В квартире я находился один, в той, где я провел детство и юность, в той, которая называлась родным домом. За окнами было темно и не в одной из комнат не горел свет, лишь луна слабо освещала комнаты. Я стоял в спальне, дверь в зал была открыта. Я видел диван, на котором любил лежать отец, видел напротив стоящие кресла, посреди которых находился журнальный столик, вечно заваленный ворохом газет и журналов. Видел в углу стоящую тумбу с телевизором, видел всё то, что пропитано духом моего отца и матери, всё то, в чем хранилась и моя частичка, но уже давно забытая. Созерцая родные мне с детства вещи, я ощутил неописуемый восторг и внутреннюю целостность, которой мне так не хватало. Прошел в зал, сел в кресло, всматриваясь в каждую мелочь. Вот та медвежья шкура, лежащая у дивана, с угрожающе раскрытой пастью и пластиковыми глазами. Я часто валялся на ней, не давая читать отцу, он свешивал руку и, ухватив её, я кряхтя пытался стащить его, но мне никогда этого не удавалось, и, выбиваясь из сил, я валился на пол. Тяжело дыша, я просил отца поиграть в солдатиков, и под натиском моего нытья, он соглашался. Я радостно подскакивал и бежал за коробкой с солдатиками. Поделив зал на две части, мы расставляли сотни солдатиков, индейцев с томагавками и луками, рыцарей с обнаженными клинками, копейщиков, казаков на резвых конях, солдатиков второй мировой с автоматами и гранатами, снайперов и даже военных далекого будущего с лазерами. И под умиленные взгляды матери начинались наши баталии, которые всегда сопровождались полным разгромом армии отца.

В комнате мелькнула тень, испуганно я вскочил из кресла, на том месте, где я совсем недавно стоял, находился какой-то человек, присмотревшись, я не смог определить, мужчина это или женщина. Оно стояло не шевелясь, молча, не дыша. Я смотрел на него как завороженный, не моргая, пока оно не распалось на две равные части, трансформируясь в огромных, с ядовито желтыми глазами волков, что есть силы я рванул в кухню, чувствуя их дыхание за спиной, не задумываясь, прыгнул в закрытое окно, разбивая стекла. Неизвестно как я ухватился за ветви тополя и ломая их, оказался внизу совершенно невредимым, слетев с четвертого этажа. Подняв голову, я увидел две озлобленные головы, торчавшие из окна.

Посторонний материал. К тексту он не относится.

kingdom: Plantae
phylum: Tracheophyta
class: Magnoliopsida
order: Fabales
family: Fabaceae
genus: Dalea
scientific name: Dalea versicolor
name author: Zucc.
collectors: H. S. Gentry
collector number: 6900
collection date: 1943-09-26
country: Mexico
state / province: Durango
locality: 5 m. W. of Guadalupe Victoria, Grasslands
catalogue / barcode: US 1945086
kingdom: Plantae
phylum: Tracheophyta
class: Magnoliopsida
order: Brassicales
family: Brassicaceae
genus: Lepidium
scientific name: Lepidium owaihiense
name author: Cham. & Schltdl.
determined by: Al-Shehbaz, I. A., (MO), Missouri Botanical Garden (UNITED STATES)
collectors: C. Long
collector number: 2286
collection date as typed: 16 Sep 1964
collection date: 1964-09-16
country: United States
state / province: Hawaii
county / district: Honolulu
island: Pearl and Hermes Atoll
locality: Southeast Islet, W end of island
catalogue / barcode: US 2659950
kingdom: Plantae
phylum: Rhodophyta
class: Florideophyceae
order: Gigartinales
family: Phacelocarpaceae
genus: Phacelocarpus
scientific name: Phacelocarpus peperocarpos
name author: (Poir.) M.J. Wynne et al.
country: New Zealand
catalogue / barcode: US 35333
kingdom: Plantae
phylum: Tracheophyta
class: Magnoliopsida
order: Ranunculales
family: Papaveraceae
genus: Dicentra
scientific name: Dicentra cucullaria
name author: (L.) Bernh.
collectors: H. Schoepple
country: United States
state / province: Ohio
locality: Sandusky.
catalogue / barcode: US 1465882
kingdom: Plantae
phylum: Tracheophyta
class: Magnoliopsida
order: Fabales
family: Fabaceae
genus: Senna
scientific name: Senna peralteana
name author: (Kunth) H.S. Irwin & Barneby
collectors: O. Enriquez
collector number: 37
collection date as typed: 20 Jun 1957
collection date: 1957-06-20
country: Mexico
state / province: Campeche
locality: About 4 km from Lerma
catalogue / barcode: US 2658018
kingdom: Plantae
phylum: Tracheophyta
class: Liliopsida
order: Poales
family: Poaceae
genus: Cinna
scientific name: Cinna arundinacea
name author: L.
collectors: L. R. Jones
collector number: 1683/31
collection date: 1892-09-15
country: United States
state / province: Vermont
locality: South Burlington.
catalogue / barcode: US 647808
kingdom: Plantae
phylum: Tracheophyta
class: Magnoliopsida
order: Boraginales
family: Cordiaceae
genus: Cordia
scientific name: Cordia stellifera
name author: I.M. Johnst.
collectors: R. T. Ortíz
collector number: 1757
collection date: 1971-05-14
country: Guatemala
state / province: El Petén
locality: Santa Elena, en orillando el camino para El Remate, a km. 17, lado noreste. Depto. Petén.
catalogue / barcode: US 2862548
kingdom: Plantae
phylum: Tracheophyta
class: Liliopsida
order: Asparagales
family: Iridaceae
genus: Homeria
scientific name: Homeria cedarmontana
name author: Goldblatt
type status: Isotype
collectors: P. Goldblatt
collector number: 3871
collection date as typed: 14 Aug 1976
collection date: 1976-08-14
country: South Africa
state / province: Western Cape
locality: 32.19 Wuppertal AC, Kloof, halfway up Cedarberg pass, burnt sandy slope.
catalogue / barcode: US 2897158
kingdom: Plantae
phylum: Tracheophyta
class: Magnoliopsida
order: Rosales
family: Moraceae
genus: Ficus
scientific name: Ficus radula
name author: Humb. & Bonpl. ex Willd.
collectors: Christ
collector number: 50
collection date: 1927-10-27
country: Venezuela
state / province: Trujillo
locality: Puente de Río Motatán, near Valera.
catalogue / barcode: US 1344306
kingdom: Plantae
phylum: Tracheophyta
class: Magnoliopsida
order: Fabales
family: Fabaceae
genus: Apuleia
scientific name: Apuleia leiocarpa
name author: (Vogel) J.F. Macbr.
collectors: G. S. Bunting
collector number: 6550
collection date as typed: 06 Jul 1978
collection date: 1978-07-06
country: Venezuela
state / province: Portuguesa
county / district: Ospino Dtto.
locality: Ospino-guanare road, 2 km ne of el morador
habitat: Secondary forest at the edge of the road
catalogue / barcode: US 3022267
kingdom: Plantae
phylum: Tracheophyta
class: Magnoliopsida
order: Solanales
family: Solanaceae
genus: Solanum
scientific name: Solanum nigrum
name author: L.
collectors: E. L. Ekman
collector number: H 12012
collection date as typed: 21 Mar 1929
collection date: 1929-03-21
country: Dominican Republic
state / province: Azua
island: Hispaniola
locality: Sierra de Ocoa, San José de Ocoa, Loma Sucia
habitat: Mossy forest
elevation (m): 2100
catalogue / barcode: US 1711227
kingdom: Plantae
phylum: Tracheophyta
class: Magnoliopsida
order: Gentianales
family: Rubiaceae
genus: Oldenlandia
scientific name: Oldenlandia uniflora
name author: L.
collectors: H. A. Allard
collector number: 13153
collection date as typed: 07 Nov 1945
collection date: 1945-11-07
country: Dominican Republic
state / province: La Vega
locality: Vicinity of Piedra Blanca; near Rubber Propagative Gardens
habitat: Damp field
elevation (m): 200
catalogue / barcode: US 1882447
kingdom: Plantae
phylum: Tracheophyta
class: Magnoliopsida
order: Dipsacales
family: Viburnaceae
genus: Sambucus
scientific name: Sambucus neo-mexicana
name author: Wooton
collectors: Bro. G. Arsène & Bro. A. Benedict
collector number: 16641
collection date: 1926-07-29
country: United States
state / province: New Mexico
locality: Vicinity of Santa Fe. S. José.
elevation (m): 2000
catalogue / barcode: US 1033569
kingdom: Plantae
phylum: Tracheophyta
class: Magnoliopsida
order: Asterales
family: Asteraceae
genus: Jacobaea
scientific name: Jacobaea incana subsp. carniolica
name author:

Я проснулся мокрый от пота, напуганный, сердце нещадно билось в груди. Юля мирно спала. Светало. Поезд мчался по бескрайним просторам Сибири, с каждой секундой приближая к далекому Абакану. За окном мелькали скинувшие листву березы, когда-то дававшие измученным каторжникам напиться в пути. Я видел староверов, бежавших из оставленной Наполеоном пылающей Москвы. Видел тысячи людей, чьи имена и лица мне не знакомы, и все они хотели укрыться в огромной, гостеприимной, принимающей всех, как родная мать, в нежной, теплой огромной Сибири. Теперь и я вслед за ними убегал гонимый, опостылевшей, серой, предсказуемой жизнью. Убегал оттуда, где я родился и вырос, бежал от того, что за тридцать лет мне так и не стало родным, бежал от тех, с кем ежедневно разлагался, бежал из коллективной могилы!

Осторожно, боясь нарушить сон Юли, я достал из сумки зубную щетку и пасту. Дверь шумно открылась, я взглянул на нее – спит. Лишь прикрыв её, я быстро зашагал в туалет. Свободно! Наспех почистил зубы и умылся. Юля встретила меня заспанным и от того особенно милым лицом.

– Доброе утро! – улыбаясь, сказал я.

– Доброе, там занято?

– Нет.

– Я пошла, – сказала она, взяв с собой косметическую сумочку салатового цвета. Дверь громко захлопнулась за ней. Я налил стакан сока, залпом осушил его, взял сигареты, пошел в тамбур. Прохладный воздух бодрящим потоком попадал в мои легкие, обогащая кровь кислородом. Прежде чем закурить, я наслаждался им, стоя у двери, навалившись на стенку. Я смотрел на дверь туалета, пуская дым, Юля еще была там.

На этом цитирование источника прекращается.